Similarly, for the SUM (and the average) we need to accumulate only the non-NULL values. (If we were to add a NULL, it would turn the whole total to NULL, basically wiping out are accumulation. So, we're going to do a conditional test to check if t.col IS NULL, to avoid accidentally wiping out the accumulation. And our accumulator is going to be a 0 if there aren't any rows that are not null. But that's not a problem, because we'll make sure we check our #cc to see if there were any rows that were included. We're going to need to check it anyway, to avoid a "divide by zero" issue.

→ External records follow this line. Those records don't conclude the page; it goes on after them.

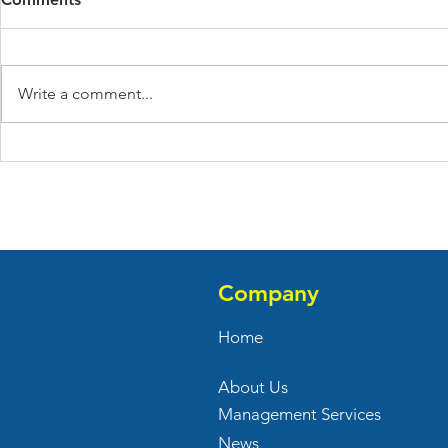
Write a comment...
Verizon Opened Their New
Front Porc
Store At Bi-County
At Franklin
Commons
Company
Home
About Us
Management Services
News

To test, run against the empty table foo. It will return a count of 0, and NULL for SUM and AVG, equivalent to the result we get from:
SELECT COUNT(*), SUM(col), AVG(col) FROM foo;
We can also test the query against a table containing only NULL values for col:
INSERT INTO `foo` (col) VALUES (NULL);
As well as some non-NULL values:
INSERT INTO `foo` (col) VALUES (2),(3),(5),(7),(11),(13),(17),(19);
And compare the results of the two queries.
This essentially the same as the answer from Gordon Linoff, with just a little more precision to work around the corner cases of NULL values and the empty table.